**Problem:** In the article on the "rule of six," who does Justice Secretary Robert Buckland say will be the next priority for testing?

**Extract provided:**
Tougher lockdown measures on the cards ‘in two weeks’ if rule of six doesn’t work


BRITS face tougher lockdown measures within two weeks if the new ‘rule of six’ doesn’t help stop infections, scientists have warned.

Earlier this week ministers brought in new laws to help stop people gathering in groups of more than six – with £100 fines for people found to be disobeying.

More lockdown rules could come into force in weeks if the rule of six doesn’t curb infections

The number of new cases yesterday reached more than 3,000 as infections started to spike last week.

And testing is in chaos again as kits face being rationed and only given to priority groups after a backlog of cases.

Around 185,000 people are waiting for results as labs struggle to cope with the demand for extra tests.

But most of the positive tests have been teenagers from 17 – 25, despite warnings that young people could spread the virus to their older family members.

HOAR reported this week that curfews could be slapped on pubs and restaurants across the country as part of moves to curb the spread.

Bars in Bolton already have to close early in an attempt to curb the rise in cases in the city.

Boris Johnson has refused to rule out the idea of applying curbs across the whole country again, but wants to use local lockdowns first.

He has said it would be the “nuclear option” if other options did not work.

A leading scientific advisor told ITV last night: “Lockdown is the only thing that we know works, to be frank.

“I think that if we want to keep schools open, we probably have to give serious consideration to a wide range of other measures to stop a major second wave.

“And we have to think about doing that right now – which we are starting to do”.

A member of Sage added:  “My big worry now is that we might be too late again to avert a major second wave.

“If we wait for deaths to go up again before taking decisive action we will be in trouble again”.

Matt Hancock said the virus was “not out of control”

And a member of the Government added: “There is no possibility of us waiting for the death rate to rise before we act.”

All measures are being kept on the table as possible tools to curb the virus.

But the PM has insisted that schools should be the last to shut in any possible national action.

Last night Matt Hancock revealed that tests would have to be prioritised again to make sure that people who needed them the most could get them.

NHS workers and social care staff will be the first to get access.

100,000 tests a day are being earmarked just for care homes, too, which is causing a bottleneck elsewhere.


The next priority will be key workers such as teachers, Justice Secretary Robert Buckland said today.

Mr Buckland said: “It has to be the NHS first and then social care, and then I think what we need to do is have a cascading system where we know where our priority should be.

“For me, our priority should be children in school and their parents in order to make sure their lives are safe and also, importantly, they’re not disrupted in the way that we’re seeing.”

Around 200,000 tests a day are being completed at the moment, but there is capacity for more than 300,000.

The number of test centres are being increased but this could take weeks for them to come into action.

Ex-Health Sec Jeremy Hunt said today: “The root cause is everyone is trying to get back to work and kids are getting back to school.

“They naturally want to get everyone tested.”

**Data shown:**
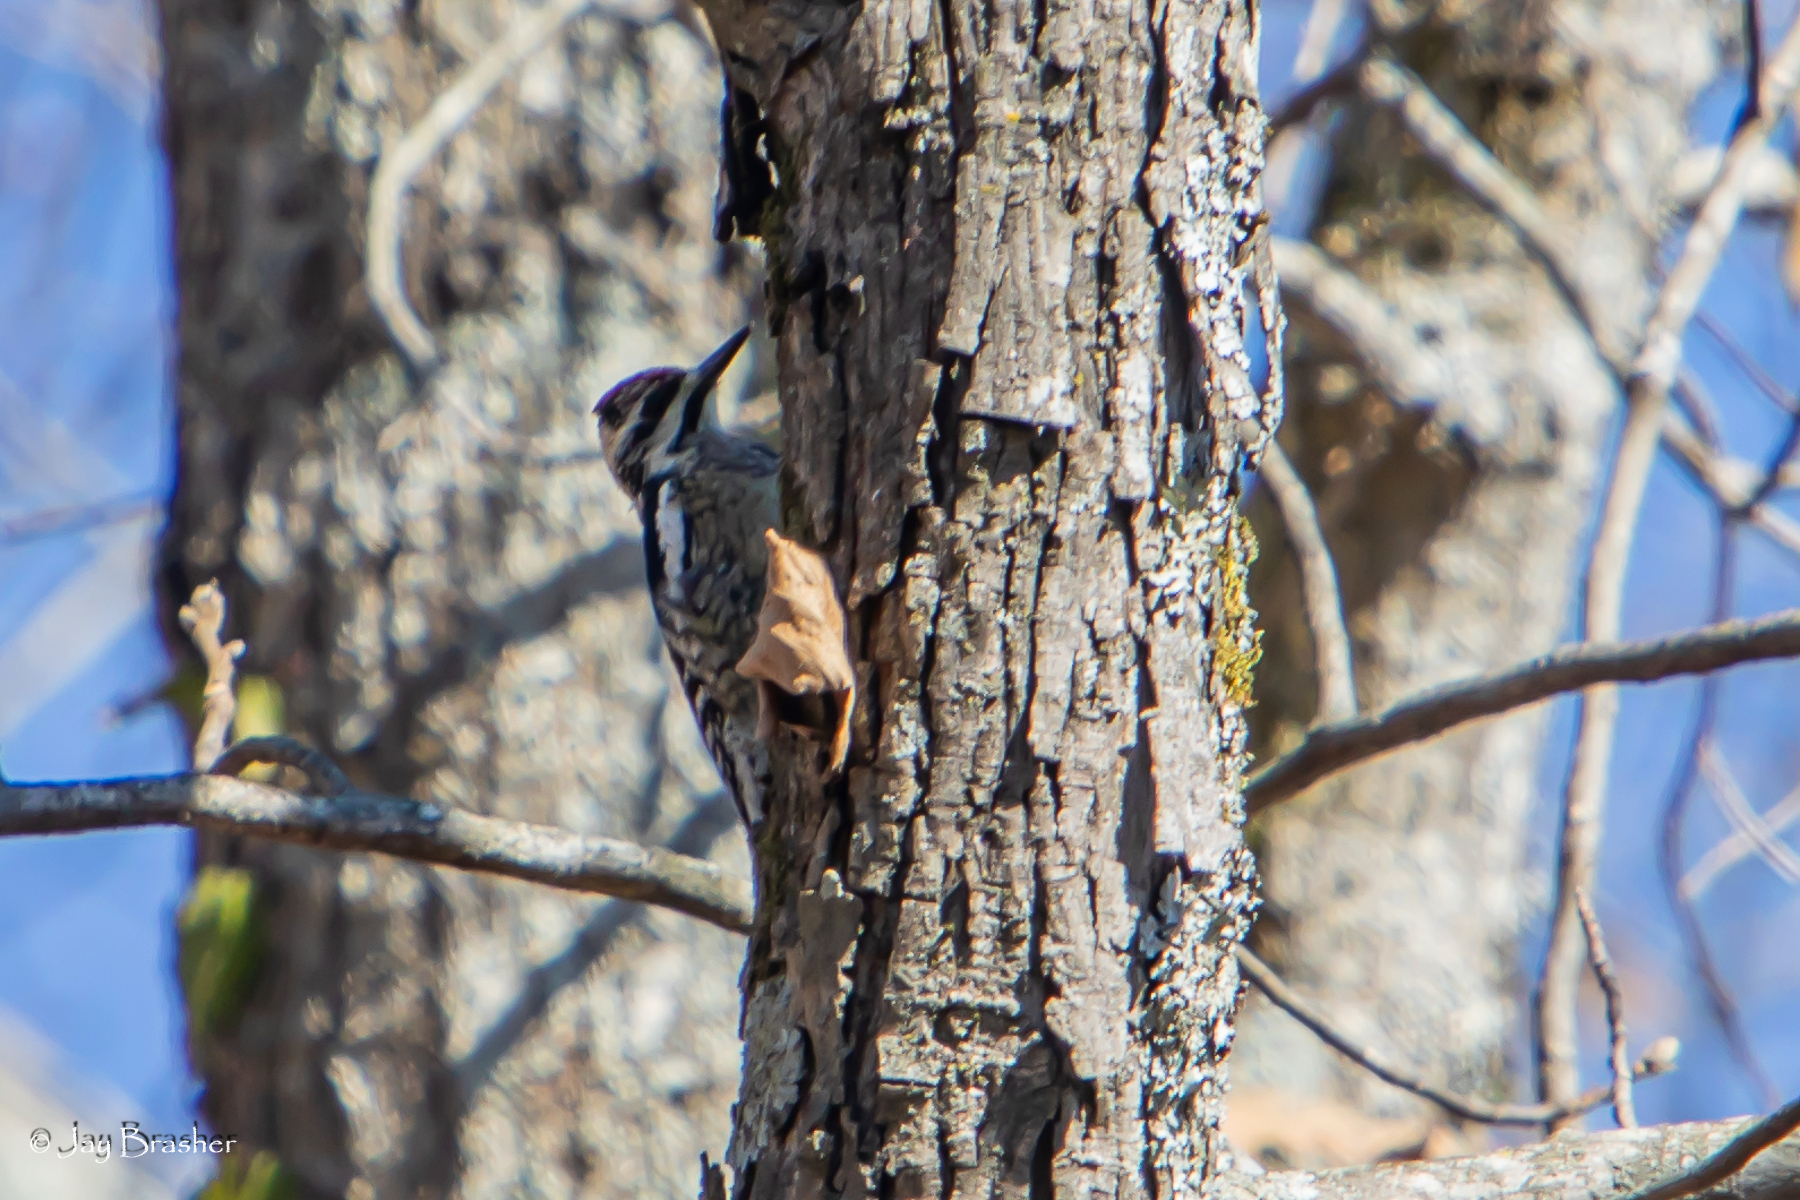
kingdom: Animalia
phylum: Chordata
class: Aves
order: Piciformes
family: Picidae
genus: Sphyrapicus
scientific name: Sphyrapicus varius
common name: Yellow-bellied sapsucker
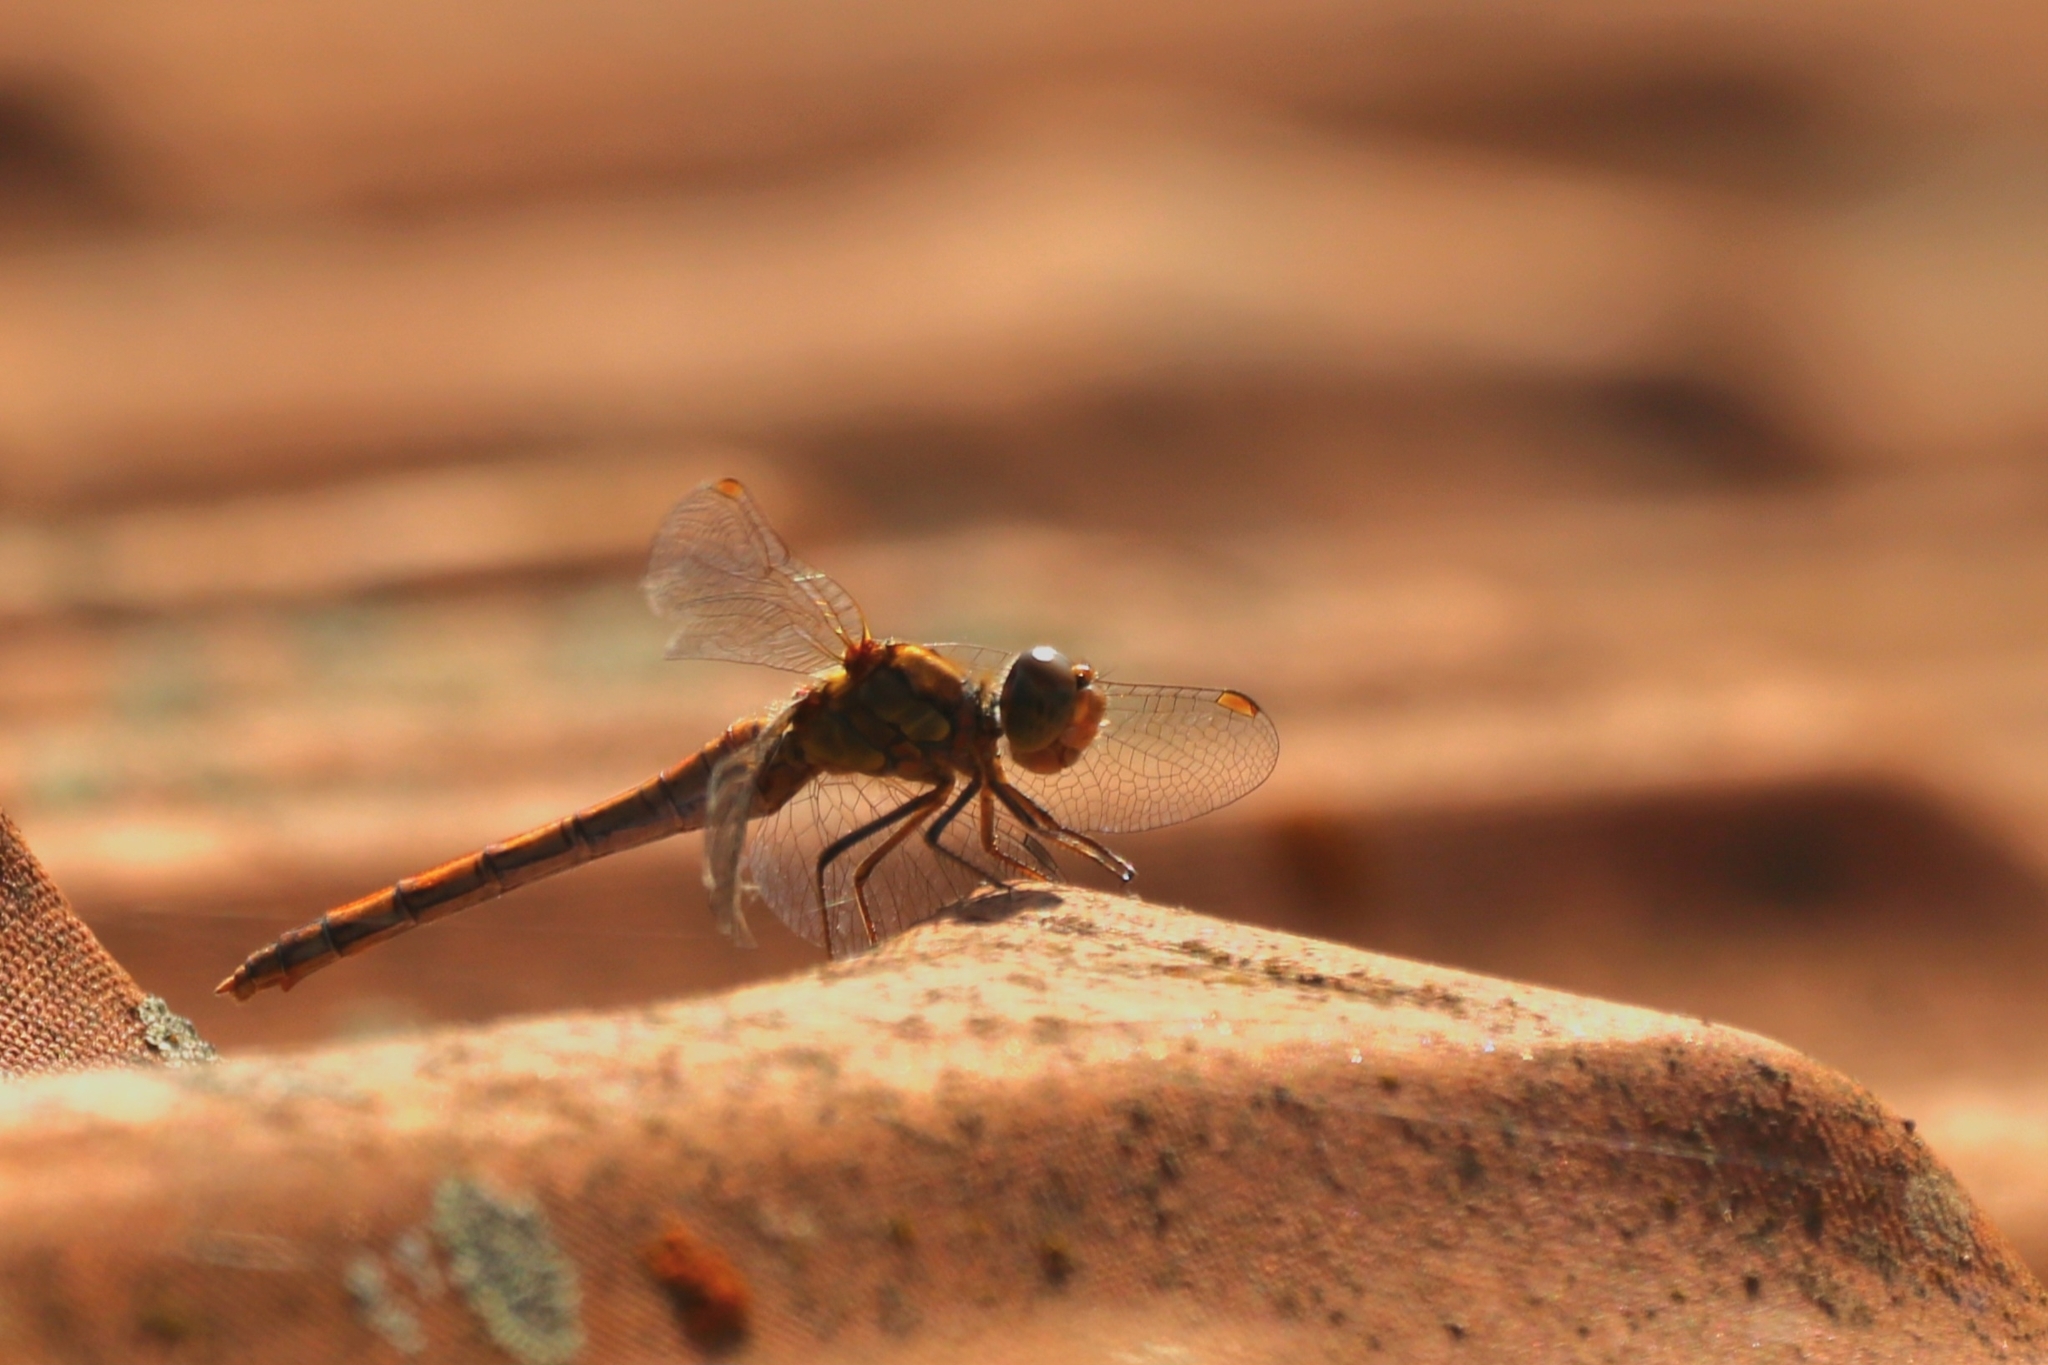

**Expected answer:** Key workers such as teachers are next in line.